## [Problem to solve]
Copy each of these lines word for word, leaving out the pictures.

Collected data entries:
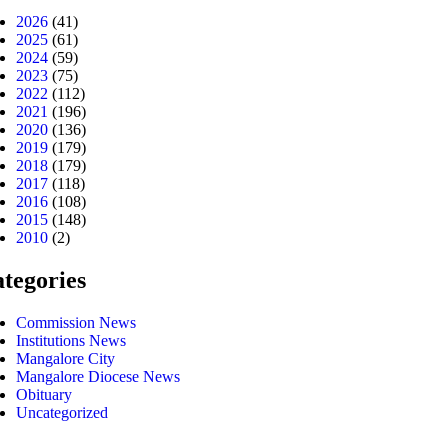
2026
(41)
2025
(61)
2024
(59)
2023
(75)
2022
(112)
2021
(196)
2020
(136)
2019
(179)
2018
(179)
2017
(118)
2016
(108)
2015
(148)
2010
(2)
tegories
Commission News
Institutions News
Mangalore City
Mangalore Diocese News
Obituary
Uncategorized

## [Solution]
2026
(41)
2025
(61)
2024
(59)
2023
(75)
2022
(112)
2021
(196)
2020
(136)
2019
(179)
2018
(179)
2017
(118)
2016
(108)
2015
(148)
2010
(2)
tegories
Commission News
Institutions News
Mangalore City
Mangalore Diocese News
Obituary
Uncategorized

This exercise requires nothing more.